Besides showing a lower number of oocytes retrieved, the rates of oocyte retrieval and MII oocyte retrieved was also lower in poor responder women. Similar results were obtained by Younis et al. [23]; 14% of patients showed a decrease in oocyte retrieval rate. A hypothesis to explain such results would be the presence and aspiration of a significant number of small follicles, which may not contain eggs capable of collection, such as those observed in polycystic ovary syndrome [24]. Further studies are necessary to confirm this hypothesis.

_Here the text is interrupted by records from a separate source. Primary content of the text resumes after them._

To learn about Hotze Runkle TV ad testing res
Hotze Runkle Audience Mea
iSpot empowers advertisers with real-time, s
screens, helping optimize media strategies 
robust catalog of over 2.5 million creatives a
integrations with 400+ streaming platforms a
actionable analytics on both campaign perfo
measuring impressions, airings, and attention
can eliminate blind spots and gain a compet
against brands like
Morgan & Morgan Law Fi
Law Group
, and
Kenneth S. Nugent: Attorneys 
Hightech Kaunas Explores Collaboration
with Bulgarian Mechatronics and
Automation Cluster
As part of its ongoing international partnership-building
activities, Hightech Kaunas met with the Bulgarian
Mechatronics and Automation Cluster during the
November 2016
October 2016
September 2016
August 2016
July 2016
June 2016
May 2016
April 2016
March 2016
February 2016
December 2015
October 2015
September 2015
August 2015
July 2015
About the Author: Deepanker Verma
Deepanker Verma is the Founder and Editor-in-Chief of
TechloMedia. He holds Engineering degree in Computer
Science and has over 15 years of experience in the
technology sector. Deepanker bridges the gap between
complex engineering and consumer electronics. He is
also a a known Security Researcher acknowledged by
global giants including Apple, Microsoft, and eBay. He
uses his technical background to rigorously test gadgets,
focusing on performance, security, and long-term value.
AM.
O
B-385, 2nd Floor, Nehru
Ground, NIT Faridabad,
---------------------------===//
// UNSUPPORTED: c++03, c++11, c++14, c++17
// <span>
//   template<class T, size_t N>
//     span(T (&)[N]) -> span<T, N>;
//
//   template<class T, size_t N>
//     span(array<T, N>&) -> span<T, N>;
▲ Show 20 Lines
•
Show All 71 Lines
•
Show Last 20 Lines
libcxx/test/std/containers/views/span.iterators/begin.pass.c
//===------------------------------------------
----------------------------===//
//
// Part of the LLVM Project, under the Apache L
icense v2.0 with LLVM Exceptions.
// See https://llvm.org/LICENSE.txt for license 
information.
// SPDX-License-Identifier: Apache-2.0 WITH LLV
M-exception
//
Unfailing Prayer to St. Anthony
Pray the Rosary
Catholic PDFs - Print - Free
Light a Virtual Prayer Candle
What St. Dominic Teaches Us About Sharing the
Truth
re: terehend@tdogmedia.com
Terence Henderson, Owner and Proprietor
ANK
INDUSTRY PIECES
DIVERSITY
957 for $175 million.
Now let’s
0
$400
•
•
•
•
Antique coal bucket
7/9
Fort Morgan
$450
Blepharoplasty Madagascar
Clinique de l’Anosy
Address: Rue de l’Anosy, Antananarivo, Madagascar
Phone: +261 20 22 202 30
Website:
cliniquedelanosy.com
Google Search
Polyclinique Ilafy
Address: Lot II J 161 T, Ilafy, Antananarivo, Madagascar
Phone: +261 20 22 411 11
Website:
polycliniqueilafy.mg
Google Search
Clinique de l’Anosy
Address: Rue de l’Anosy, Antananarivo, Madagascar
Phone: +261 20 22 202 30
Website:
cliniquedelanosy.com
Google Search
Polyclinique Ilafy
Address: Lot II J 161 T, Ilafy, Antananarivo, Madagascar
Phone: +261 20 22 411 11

In order to be considered morphologically normal, an MII oocyte should present a round, even shape, cytoplasm with homogeneous granularity, a small perivitelline space with no debris, and a transparent zona pellucida (ZP) [25]. The detailed analysis of oocyte morphological status during the IVF cycle is impaired by the surrounding cumulus cells. On the other hand, cumulus cells are removed when employing ICSI allowing the visualization of morphological structure and nuclear maturity. Furthermore, the impact of oocyte morphology on fertility when using IVF/ICSI is a matter of debate [26]. In the present experiment, the group of poor responder patients showed increased percentages of large perivitelline space. This was accompanied by a significant decrease in pregnancy rate and a trend towards impaired embryo implantation. This morphological abnormality may affect oocyte survival [27, 28] and fertilization rate after insemination by ICSI [29]. This feature seems to reflect an over-maturity of the oocytes at the moment of ICSI [30]. However, different studies have failed to find a correlation between size and shape of the perivitelline space and fertilization rate and embryo development [31, 32]. The negative effect of this morphology may be related to its extent and to the simultaneous presence of other abnormalities, such as non-nucleated fragments. However, in the present study when scores of abnormalities were considered (i.e., score 1: one abnormality; score 2: two abnormalities; score 3: three abnormalities), no differences were found between groups (data not shown), indicating that poor capacity of embryos produced from poor responder patients is not related to the number of morphological abnormalities found in the oocytes. However, further studies are necessary to evaluate the competence of embryos produced from oocytes showing a large perivitelline space.

Despite the higher number of available embryos in the NR group, which may have influenced pregnancy rates by limiting the selection for transfer, the trend towards a higher implantation rate indicates that embryos collected from poor responder patients may present impaired biological capacity.

In conclusion, our results suggest that although apparently high quality embryos may be produced in women showing poor response to ovarian stimulation, care must be taken regarding the possibility of pregnancy being carried to term in such patients.